• [Exercise]: Which lines in the rows below contain the string "cuadro"? Show each of those lines in full, treating uppercase and lowercase as different.

• [Entries supplied]:
-------

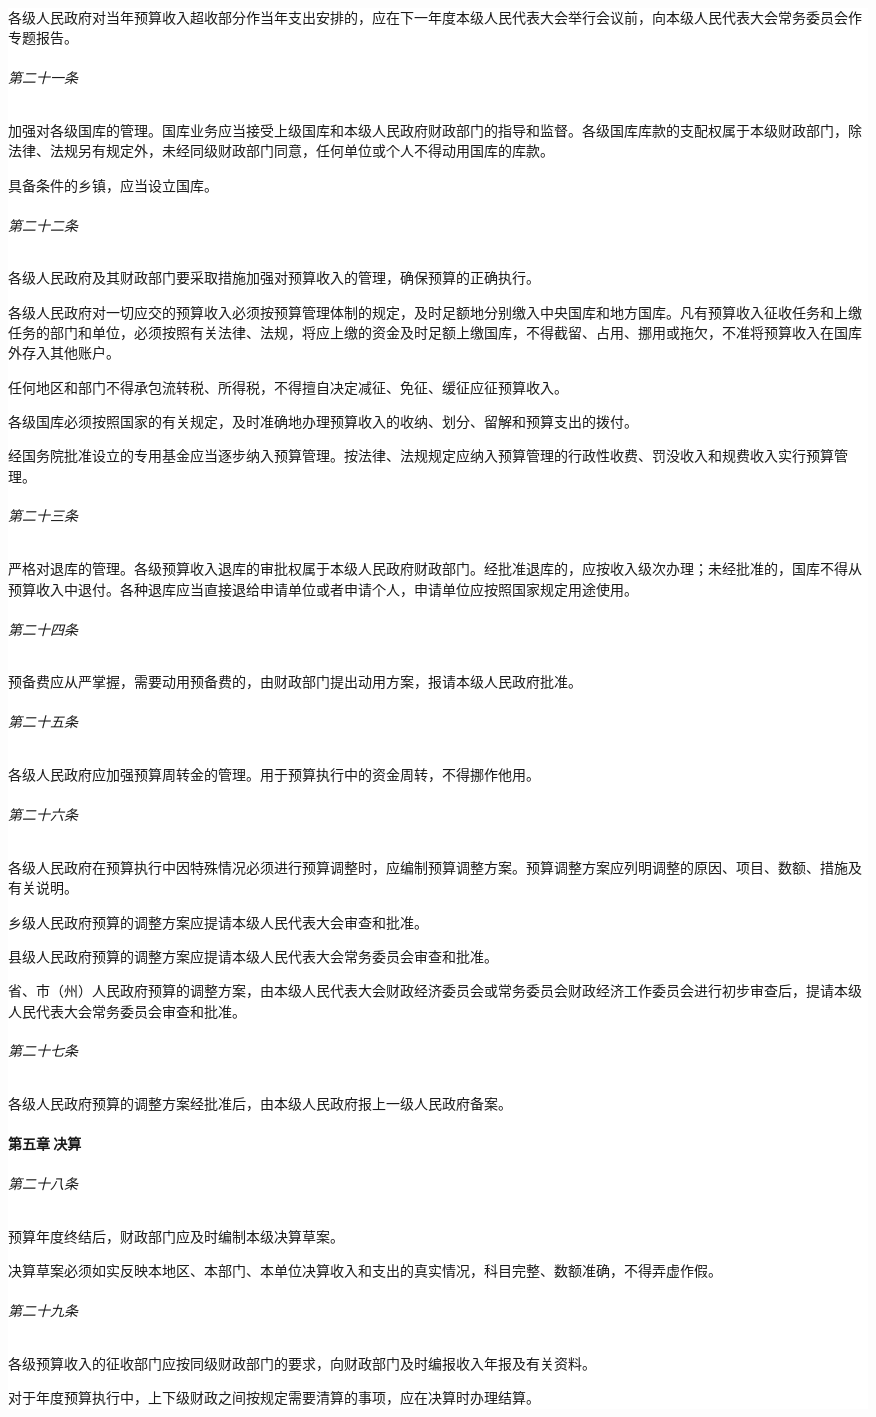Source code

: 各级人民政府对当年预算收入超收部分作当年支出安排的，应在下一年度本级人民代表大会举行会议前，向本级人民代表大会常务委员会作专题报告。

###### 第二十一条

加强对各级国库的管理。国库业务应当接受上级国库和本级人民政府财政部门的指导和监督。各级国库库款的支配权属于本级财政部门，除法律、法规另有规定外，未经同级财政部门同意，任何单位或个人不得动用国库的库款。

具备条件的乡镇，应当设立国库。

###### 第二十二条

各级人民政府及其财政部门要采取措施加强对预算收入的管理，确保预算的正确执行。

各级人民政府对一切应交的预算收入必须按预算管理体制的规定，及时足额地分别缴入中央国库和地方国库。凡有预算收入征收任务和上缴任务的部门和单位，必须按照有关法律、法规，将应上缴的资金及时足额上缴国库，不得截留、占用、挪用或拖欠，不准将预算收入在国库外存入其他账户。

任何地区和部门不得承包流转税、所得税，不得擅自决定减征、免征、缓征应征预算收入。

各级国库必须按照国家的有关规定，及时准确地办理预算收入的收纳、划分、留解和预算支出的拨付。

经国务院批准设立的专用基金应当逐步纳入预算管理。按法律、法规规定应纳入预算管理的行政性收费、罚没收入和规费收入实行预算管理。

###### 第二十三条

严格对退库的管理。各级预算收入退库的审批权属于本级人民政府财政部门。经批准退库的，应按收入级次办理；未经批准的，国库不得从预算收入中退付。各种退库应当直接退给申请单位或者申请个人，申请单位应按照国家规定用途使用。

###### 第二十四条

预备费应从严掌握，需要动用预备费的，由财政部门提出动用方案，报请本级人民政府批准。

###### 第二十五条

各级人民政府应加强预算周转金的管理。用于预算执行中的资金周转，不得挪作他用。

###### 第二十六条

各级人民政府在预算执行中因特殊情况必须进行预算调整时，应编制预算调整方案。预算调整方案应列明调整的原因、项目、数额、措施及有关说明。

乡级人民政府预算的调整方案应提请本级人民代表大会审查和批准。

县级人民政府预算的调整方案应提请本级人民代表大会常务委员会审查和批准。

省、市（州）人民政府预算的调整方案，由本级人民代表大会财政经济委员会或常务委员会财政经济工作委员会进行初步审查后，提请本级人民代表大会常务委员会审查和批准。

###### 第二十七条

各级人民政府预算的调整方案经批准后，由本级人民政府报上一级人民政府备案。

#### 第五章 决算

###### 第二十八条

预算年度终结后，财政部门应及时编制本级决算草案。

决算草案必须如实反映本地区、本部门、本单位决算收入和支出的真实情况，科目完整、数额准确，不得弄虚作假。

###### 第二十九条

各级预算收入的征收部门应按同级财政部门的要求，向财政部门及时编报收入年报及有关资料。

对于年度预算执行中，上下级财政之间按规定需要清算的事项，应在决算时办理结算。
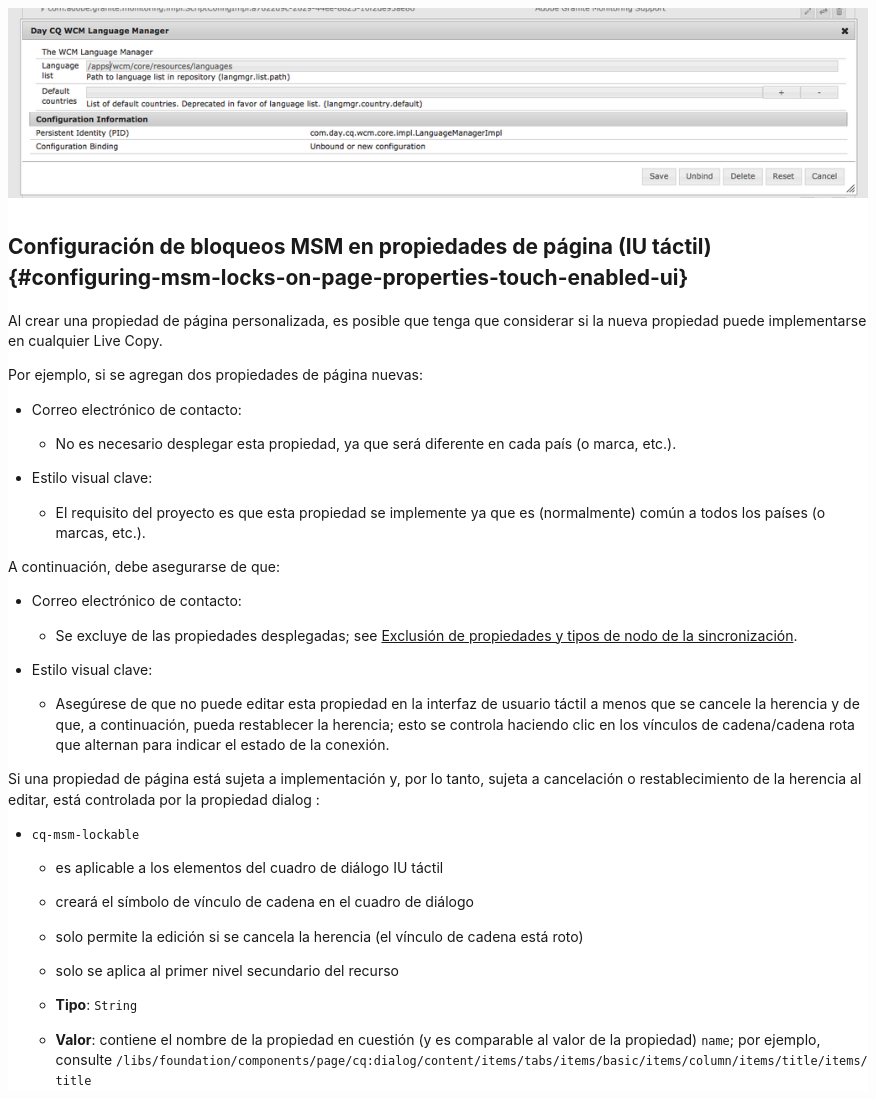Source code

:    ![chlimage_1-78](assets/chlimage_1-78.png)

## Configuración de bloqueos MSM en propiedades de página (IU táctil) {#configuring-msm-locks-on-page-properties-touch-enabled-ui}

Al crear una propiedad de página personalizada, es posible que tenga que considerar si la nueva propiedad puede implementarse en cualquier Live Copy.

Por ejemplo, si se agregan dos propiedades de página nuevas:

* Correo electrónico de contacto:

   * No es necesario desplegar esta propiedad, ya que será diferente en cada país (o marca, etc.).

* Estilo visual clave:

   * El requisito del proyecto es que esta propiedad se implemente ya que es (normalmente) común a todos los países (o marcas, etc.).

A continuación, debe asegurarse de que:

* Correo electrónico de contacto:

   * Se excluye de las propiedades desplegadas; see [Exclusión de propiedades y tipos de nodo de la sincronización](/help/sites-administering/msm-sync.md#excluding-properties-and-node-types-from-synchronization).

* Estilo visual clave:

   * Asegúrese de que no puede editar esta propiedad en la interfaz de usuario táctil a menos que se cancele la herencia y de que, a continuación, pueda restablecer la herencia; esto se controla haciendo clic en los vínculos de cadena/cadena rota que alternan para indicar el estado de la conexión.

Si una propiedad de página está sujeta a implementación y, por lo tanto, sujeta a cancelación o restablecimiento de la herencia al editar, está controlada por la propiedad dialog :

* `cq-msm-lockable`

   * es aplicable a los elementos del cuadro de diálogo IU táctil
   * creará el símbolo de vínculo de cadena en el cuadro de diálogo
   * solo permite la edición si se cancela la herencia (el vínculo de cadena está roto)
   * solo se aplica al primer nivel secundario del recurso
   * **Tipo**: `String`

   * **Valor**: contiene el nombre de la propiedad en cuestión (y es comparable al valor de la propiedad) `name`; por ejemplo, consulte
      `/libs/foundation/components/page/cq:dialog/content/items/tabs/items/basic/items/column/items/title/items/title`
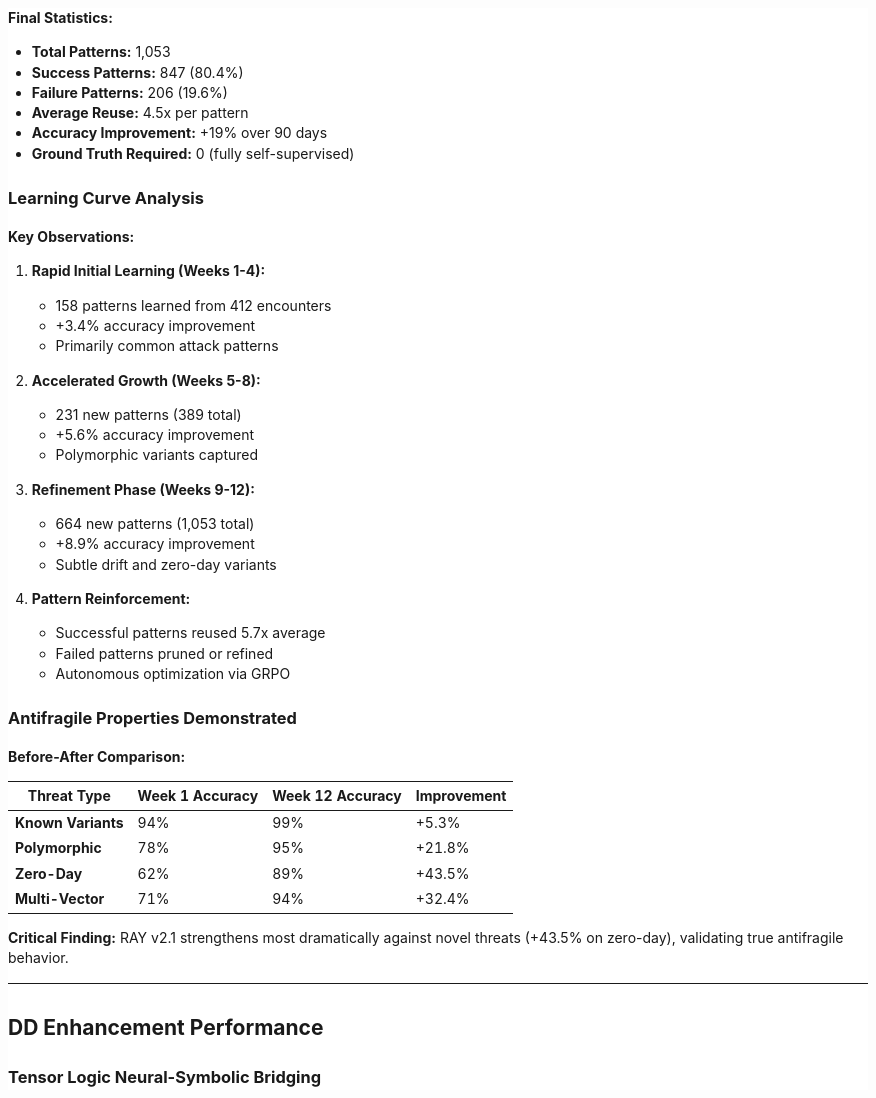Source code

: **Final Statistics:**
- **Total Patterns:** 1,053
- **Success Patterns:** 847 (80.4%)
- **Failure Patterns:** 206 (19.6%)
- **Average Reuse:** 4.5x per pattern
- **Accuracy Improvement:** +19% over 90 days
- **Ground Truth Required:** 0 (fully self-supervised)

### Learning Curve Analysis

**Key Observations:**
1. **Rapid Initial Learning (Weeks 1-4):**
   - 158 patterns learned from 412 encounters
   - +3.4% accuracy improvement
   - Primarily common attack patterns

2. **Accelerated Growth (Weeks 5-8):**
   - 231 new patterns (389 total)
   - +5.6% accuracy improvement
   - Polymorphic variants captured

3. **Refinement Phase (Weeks 9-12):**
   - 664 new patterns (1,053 total)
   - +8.9% accuracy improvement
   - Subtle drift and zero-day variants

4. **Pattern Reinforcement:**
   - Successful patterns reused 5.7x average
   - Failed patterns pruned or refined
   - Autonomous optimization via GRPO

### Antifragile Properties Demonstrated

**Before-After Comparison:**

| Threat Type | Week 1 Accuracy | Week 12 Accuracy | Improvement |
|------------|----------------|------------------|-------------|
| **Known Variants** | 94% | 99% | +5.3% |
| **Polymorphic** | 78% | 95% | +21.8% |
| **Zero-Day** | 62% | 89% | +43.5% |
| **Multi-Vector** | 71% | 94% | +32.4% |

**Critical Finding:** RAY v2.1 strengthens most dramatically against novel threats (+43.5% on zero-day), validating true antifragile behavior.

---

## DD Enhancement Performance

### Tensor Logic Neural-Symbolic Bridging

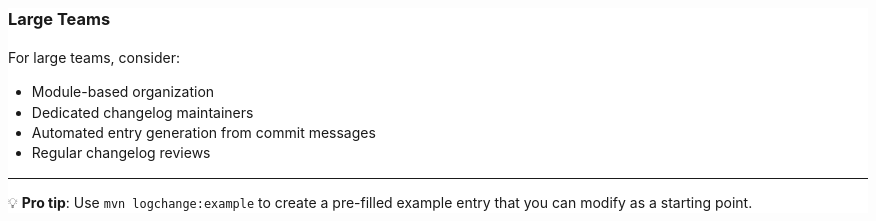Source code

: ### Large Teams

For large teams, consider:
- Module-based organization
- Dedicated changelog maintainers
- Automated entry generation from commit messages
- Regular changelog reviews

---

💡 **Pro tip**: Use `mvn logchange:example` to create a pre-filled example entry that you can modify as a starting point.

-------

• [Solution]:
   * es aplicable a los elementos del cuadro de diálogo IU táctil
   * creará el símbolo de vínculo de cadena en el cuadro de diálogo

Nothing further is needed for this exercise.